Une crise diplomatique a éclaté entre les États-Unis et la Colombie après que le président colombien Gustavo Petro a refusé l’atterrissage de deux avions militaires américains transportant des migrants expulsés des États-Unis.
Ce différend, marqué par des menaces de sanctions économiques, s’est conclu par un accord de dernière minute. Retour sur un épisode qui a mis à l’épreuve les relations entre ces deux partenaires commerciaux.
La Maison Blanche a confirmé que la Colombie avait initialement refusé l’atterrissage de deux vols militaires américains transportant des migrants expulsés. « Je viens d’apprendre que deux vols de rapatriement en provenance des États-Unis, avec un grand nombre de criminels illégaux, n’ont pas été autorisés à atterrir en Colombie. Cet ordre a été donné par le président socialiste colombien Gustavo Petro, déjà très impopulaire auprès de son peuple. », a réagi Le président américain Donald Trump a vivement réagi sur son réseau social Truth Social.
« Le refus de Petro d’autoriser ces vols a mis en danger la sécurité nationale et la sécurité publique des États-Unis. J’ai donc ordonné à mon administration de prendre immédiatement des mesures de représailles urgentes et décisives. », a-t-il ajouté
Washington a rapidement intensifié la pression en menaçant d’imposer des droits de douane de 25 %, voire 50 %, sur tous les biens colombiens entrant sur le marché américain. En outre, les visas des membres du gouvernement Petro et de leurs sympathisants ont été suspendus jusqu’à nouvel ordre.
« Ces mesures ne sont que le commencement », a déclaré Donald Trump, accusant la Colombie de se dérober à ses « obligations juridiques d’accepter le retour des criminels qu’ils ont forcé les États-Unis à accueillir ».
De son côté, la porte-parole de la Maison Blanche, Karoline Leavitt, a averti : « Les tarifs et sanctions entièrement rédigés seront mis en réserve et ne seront pas signés, à moins que la Colombie n’honore pas cet accord. »
La riposte colombienne
Face aux menaces de Donald Trump, Gustavo Petro a défendu a affirmé que les migrants ne devraient pas être assimilés à des criminels et méritaient un retour digne dans leur pays. Il a rejeté catégoriquement l’idée d’expulsions à bord d’avions militaires, une mesure qu’il considère comme humiliante.
Le président colombien a également riposté sur le plan économique, ordonnant l’imposition de droits de douane supplémentaires sur les importations américaines : « J’ai demandé au ministre du Commerce extérieur d’augmenter de 25 % les droits de douane sur les importations en provenance des États-Unis. Le ministère devrait nous aider à diriger nos exportations vers le monde entier autre que les États-Unis. Nos exportations doivent se développer. J’invite toutes les communautés colombiennes étrangères à commercialiser nos produits. »

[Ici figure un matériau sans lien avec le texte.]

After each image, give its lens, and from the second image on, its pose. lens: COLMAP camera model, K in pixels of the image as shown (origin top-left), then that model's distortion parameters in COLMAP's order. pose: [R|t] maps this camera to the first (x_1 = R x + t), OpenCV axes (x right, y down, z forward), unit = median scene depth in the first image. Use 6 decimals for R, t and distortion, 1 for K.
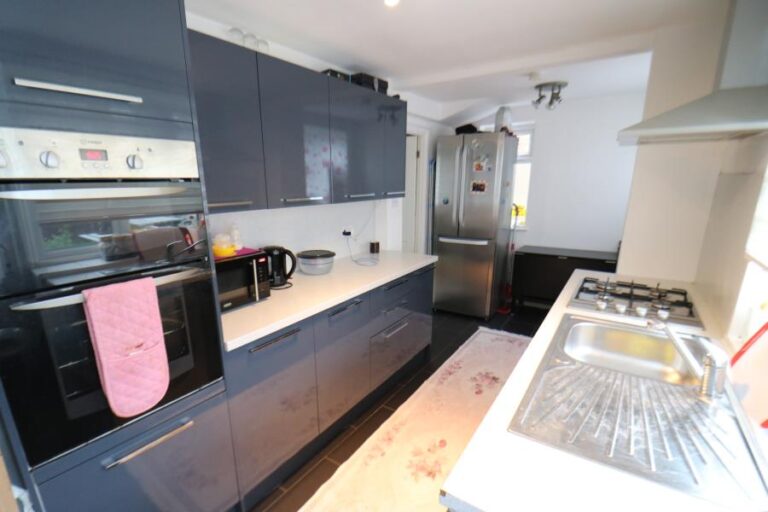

En Colombie, ces menaces ont provoqué un tollé parmi les opérateurs économiques et l’opposition politique, alors que les États-Unis représentent près d’un tiers des échanges commerciaux du pays.
Dimanche soir, la Maison Blanche a annoncé qu’un accord avait été trouvé. La Colombie a finalement accepté de recevoir les migrants expulsés, en utilisant l’avion présidentiel pour garantir leur retour dans des conditions jugées dignes.
Dans un communiqué, la présidence colombienne a déclaré : « Le gouvernement de Colombie, sous la direction du président Gustavo Petro, a mis à disposition l’avion présidentiel pour faciliter le retour dans la dignité des ressortissants qui devaient arriver dans le pays ce matin, par des vols d’expulsion. »
En échange, les États-Unis ont levé les sanctions économiques, bien que la porte-parole Karoline Leavitt ait souligné que la suspension des visas resterait en vigueur jusqu’à ce que le premier vol soit effectué avec succès.
Cet épisode met en lumière les défis liés à la gestion des flux migratoires et aux relations asymétriques entre partenaires commerciaux. Si Gustavo Petro a tenté de défendre une approche humanitaire, la dépendance économique de la Colombie vis-à-vis des États-Unis a fini par peser lourd dans la balance.
Ce bras de fer diplomatique soulève également des questions sur l’équilibre entre souveraineté nationale et pression internationale, un enjeu crucial dans un monde globalisé.